La idea que nos hacemos de la Iglesia determina nuestra vida eclesial. Si la Iglesia es “el párroco”, seguramente nuestra vida eclesial es muy pobre, aunque los domingos vayamos a la celebración eucarística. Si los laicos piensan que la Iglesia es el párroco, entonces ellos no se sienten responsables de nada. Si el que piensa que la Iglesia es el párroco es el propio párroco, entonces este párroco solo sirve para decir Misa a gente muy sumisa, nada crítica y nada participativa.
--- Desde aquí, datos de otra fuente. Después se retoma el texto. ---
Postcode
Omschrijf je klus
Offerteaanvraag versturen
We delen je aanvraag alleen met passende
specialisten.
Ahora bien, si la Iglesia somos todos los cristianos, entonces cada uno somos responsables de los demás, y también responsables de organizarnos, de participar, de opinar, de ayudar. Claro que hay que organizarse, y en la Iglesia hay distintas funciones, ministerios y tareas. Nada es de uno, todo es de todos. La Eucaristía no es algo propio del sacerdote celebrante. En la Misa participan muchos ministros: monitores, cantores, salmistas, lectores; otros que preparan la asamblea y lo necesario para la celebración. El celebrante tiene que respetar la labor de cada uno de esos servicios y ministerios. El papel del celebrante es estar al servicio de la asamblea. Y si él tiene su lugar fundamental, el de ser “otro Cristo”, este Cristo está en función de su esposa, la Iglesia, representada por la asamblea. En un buen matrimonio deciden los dos.
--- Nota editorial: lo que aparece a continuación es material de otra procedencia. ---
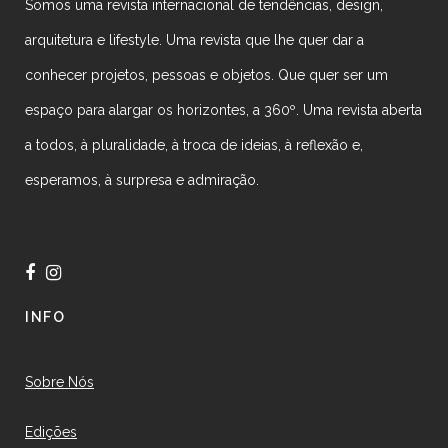
Somos uma revista internacional de tendências, design,
arquitetura e lifestyle. Uma revista que lhe quer dar a
conhecer projetos, pessoas e objetos. Que quer ser um
espaço para alargar os horizontes, a 360º. Uma revista aberta
a todos, à pluralidade, à troca de ideias, à reflexão e,
esperamos, à surpresa e admiração.
INFO
Sobre Nós
Edições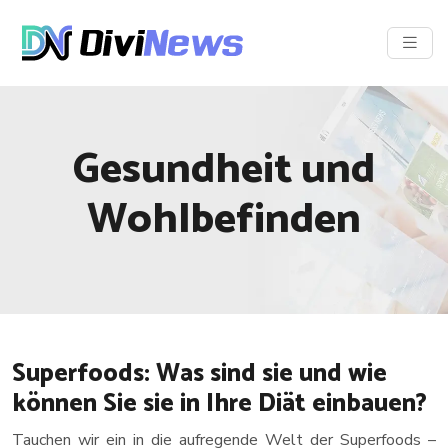
Gesundheit und
Wohlbefinden
Superfoods: Was sind sie und wie
können Sie sie in Ihre Diät einbauen?
Tauchen wir ein in die aufregende Welt der Superfoods –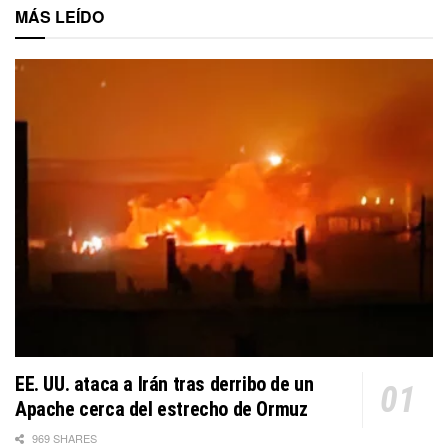
MÁS LEÍDO
EE. UU. ataca a Irán tras derribo de un
Apache cerca del estrecho de Ormuz
969 SHARES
Ahora que vamos a celebrar el día de la Iglesia diocesana (el 13 de noviembre), es importante recordar que en un buen matrimonio deciden los dos. Porque en esta Iglesia nuestra hay que superar, allí dónde la haya, la mentalidad clerical. Es importante que tengamos buenos pastores, conscientes de que su lugar está en el servicio, sobre todo en el servicio de los más pobres y necesitados de su parroquia. Para poder servir, a unos y otros, es necesario acercarse y hacerse amigo. Solo desde la amistad se sirve bien. Solo desde la amistad se es bien recibido. Lo que importa en un buen pastor no es su relación con los poderosos, sino si es un buen amigo de los pobres.
En esta Iglesia nuestra hay parroquias donde los laicos, y especialmente las mujeres (¿o no son mujeres las que dirigen la catequesis, las que se ocupan del servicio de caridad o las que animan el rezo del Rosario, allí donde lo hay?), tienen un papel importante, acorde con su formación, su capacidad y sus ganas de trabajar. Esta realidad debería extenderse más y más. También es importante una pastoral de encuentro a todos los niveles: encuentro entre los propios pastores y encuentro de los pastores con los fieles laicos. En la Iglesia, la palabra competencia, y no digamos rivalidad, no es que deberían estar prohibidas, es que no deberían estar en ninguna cabeza, porque ninguna cabeza piensa en ello. Debería llegar un momento en el que si alguien oyera la expresión “carrera eclesiástica”, respondiera: “¿y eso qué es?”. Eso sí: el no saber lo que es la carrera eclesiástica debería ser la manifestación de que el carrerismo ha desaparecido.